Copy every line of the listing below word for word, leaving out the pictures.

:: DATA LISTING ::

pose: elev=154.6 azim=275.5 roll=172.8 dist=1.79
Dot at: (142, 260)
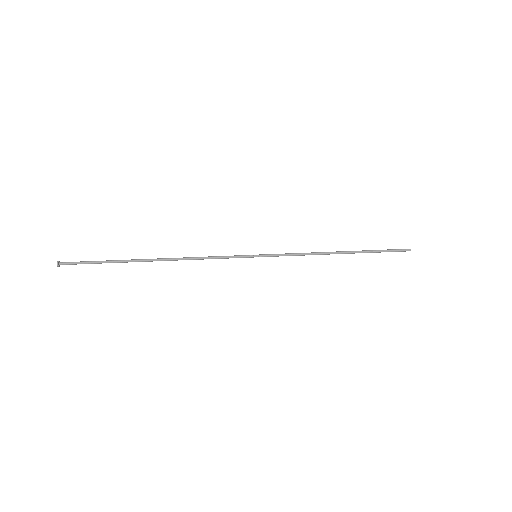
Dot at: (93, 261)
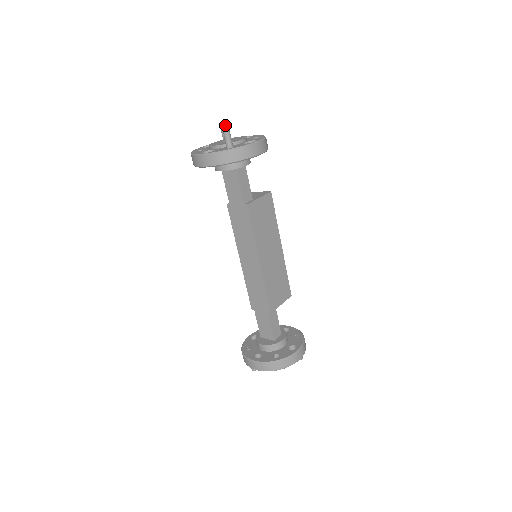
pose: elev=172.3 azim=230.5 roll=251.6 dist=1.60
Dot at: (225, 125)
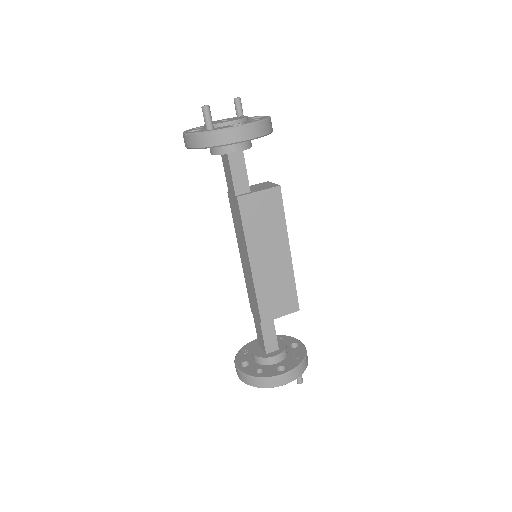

:::

SOLVED EXERCISE
pose: elev=154.6 azim=275.5 roll=172.8 dist=1.79
Dot at: (142, 260)
Dot at: (93, 261)
pose: elev=172.3 azim=230.5 roll=251.6 dist=1.60
Dot at: (225, 125)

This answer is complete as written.